DENVER, CO (BRAIN)—More than 100 cyclists gathered on the west steps of the Colorado State Capitol early this week to voice their disapproval of a bike ban in Black Hawk, a small gambling town in the state that’s made headlines for its new ordinance.
Black Hawk, a historic mining town that’s the least populous city in the state, began enforcing the ordinance and fining cyclists $68 for riding through streets.
Bicycle Colorado organized the June 29 rally where state senators Chris Romer and Greg Brophy, outspoken supporters of cycling, pledged their support of bicycling.
“From what we know, this is the only city in the U.S. that has made it impossible to go through their town by bicycle,” said Maggie Thompson, assistant director of Bicycle Colorado.

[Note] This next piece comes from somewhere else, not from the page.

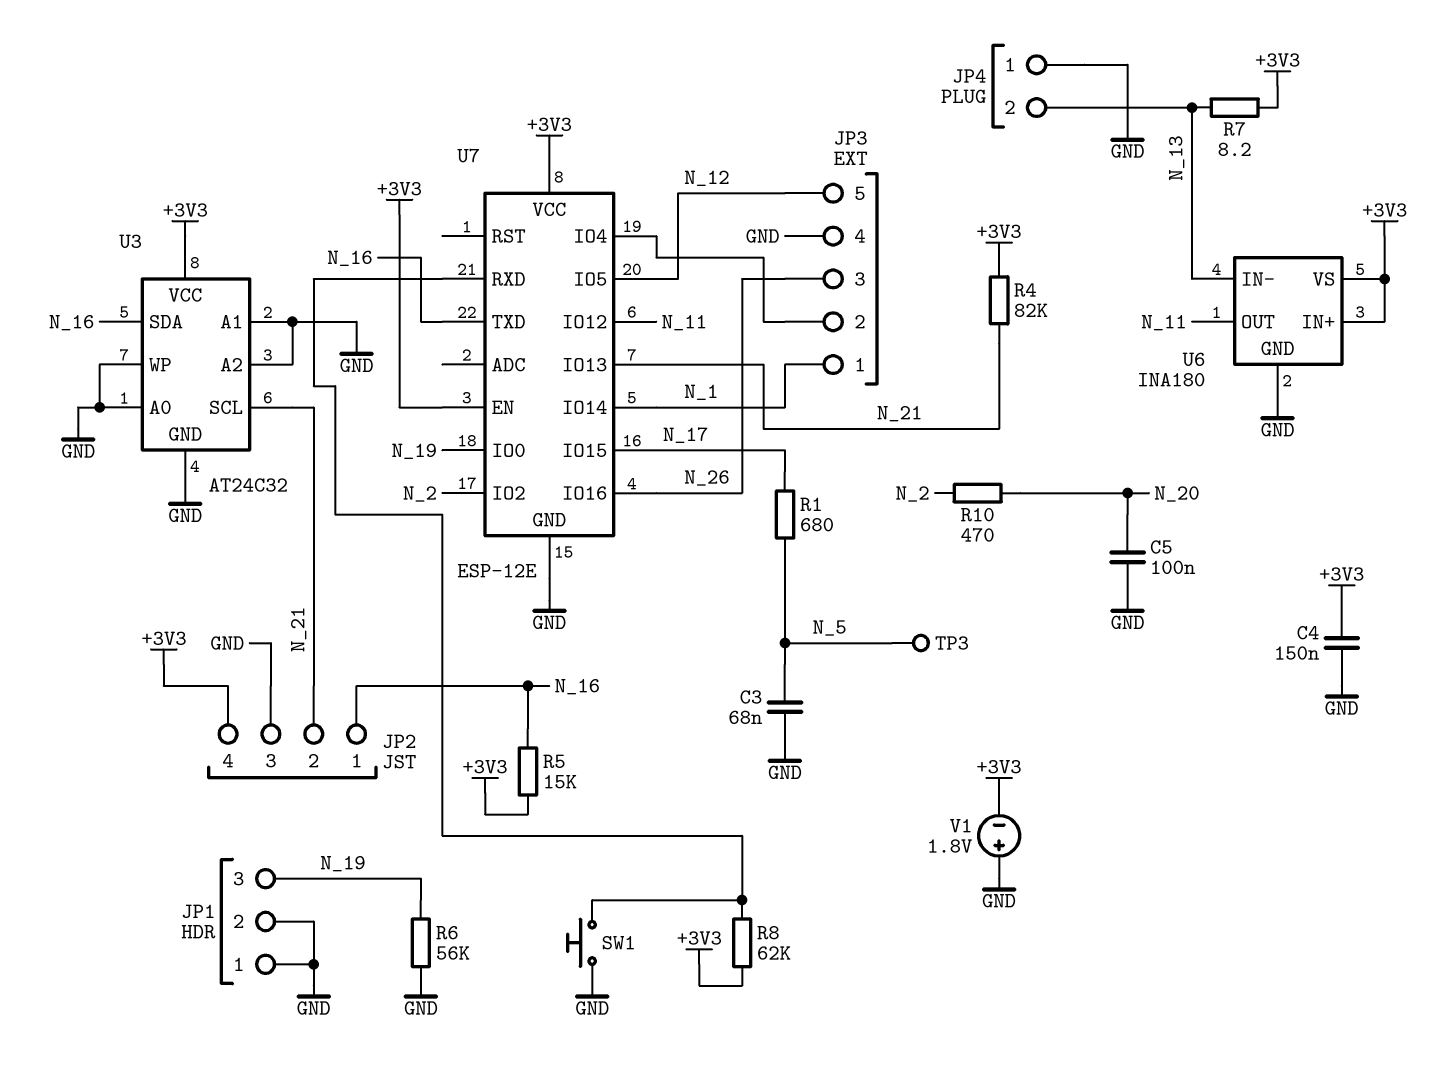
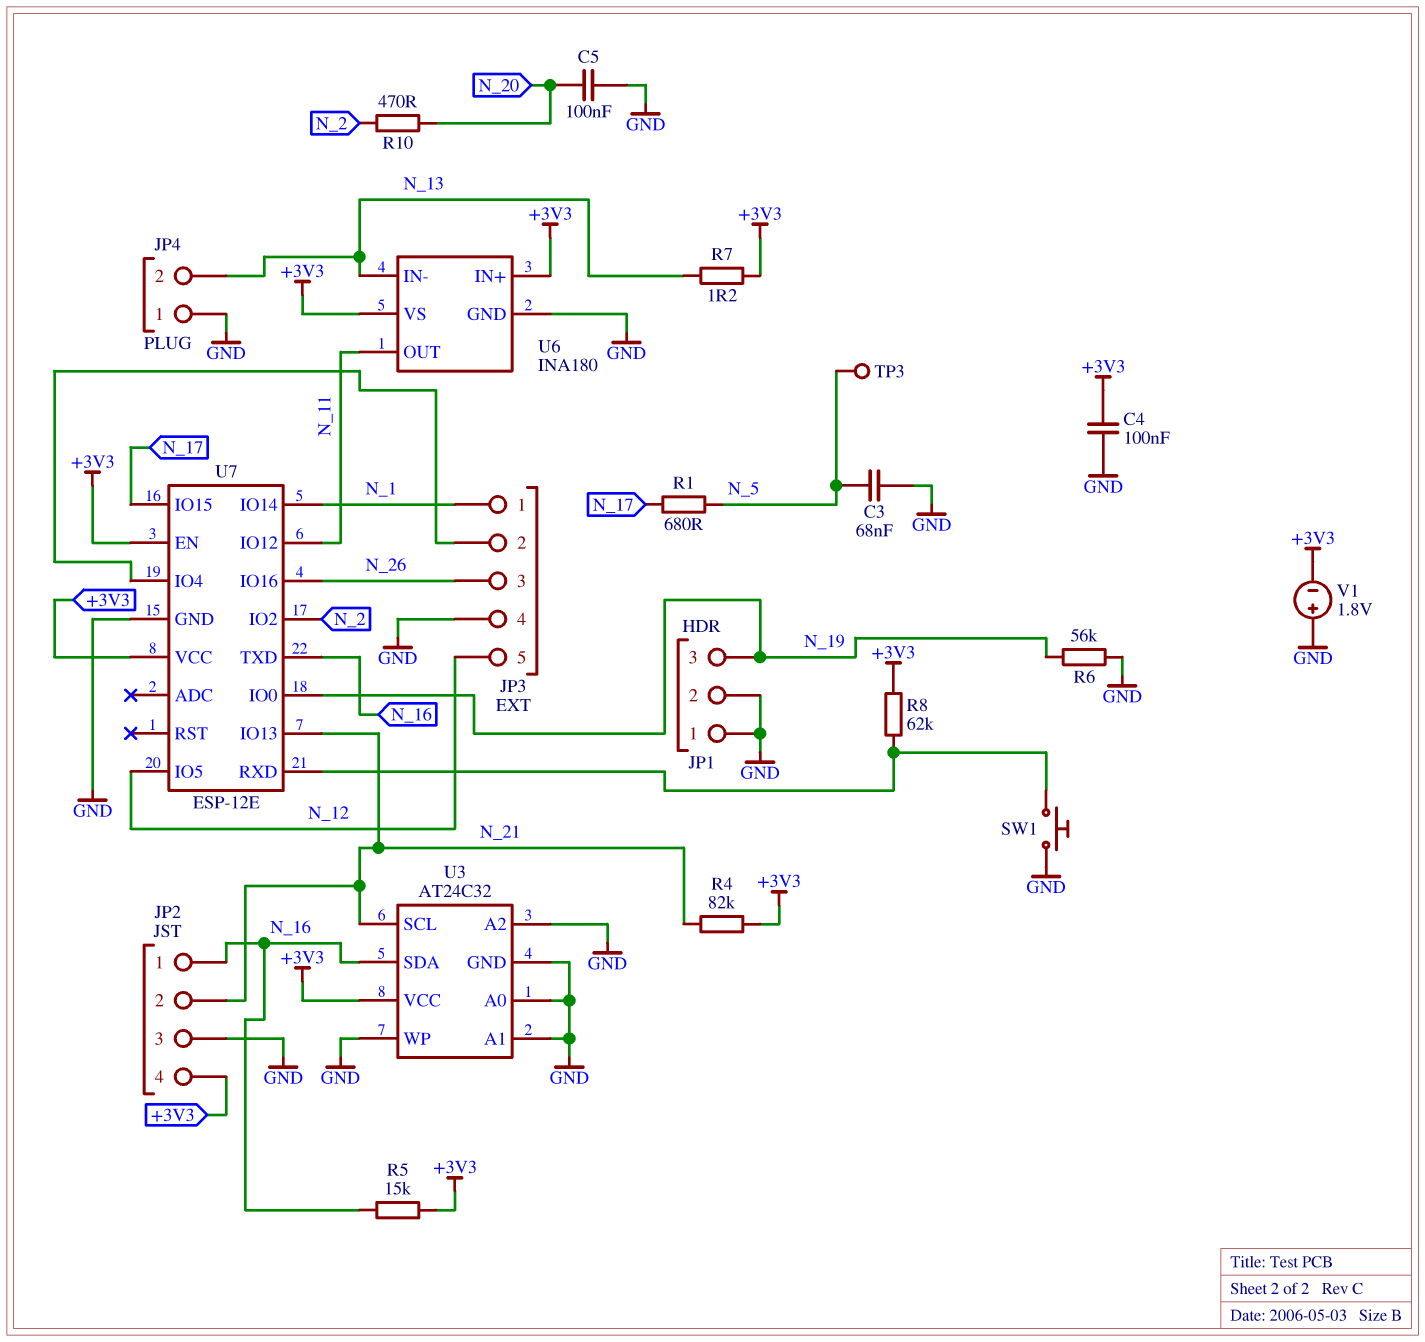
C4: 150nF (+3V3, GND) -> 100nF (+3V3, GND)
R7: 8.2 (+3V3, N_13) -> 1.2 (+3V3, N_13)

Thompson said the ordinance came about due to safety concerns for bicyclists in the town of 100 residents that has seen vehicle traffic increase on its narrow roads. Gregory Street in downtown Black Hawk is a popular cycling route and a nationally designated cycling route connecting National Parks, according to the advocacy group, which argues that the ban sets “an ugly precedent for one of America’s best states for bicycling.”
Bicycle Colorado is putting pressure on the Board of Alderman to overturn the ban and plans to attend a July 14 meeting to present signed petitions. It’s also put several ticketed cyclists in touch with law firms that are taking the cases on pro bono and fighting the validity of the law. The first court date is set for mid-August.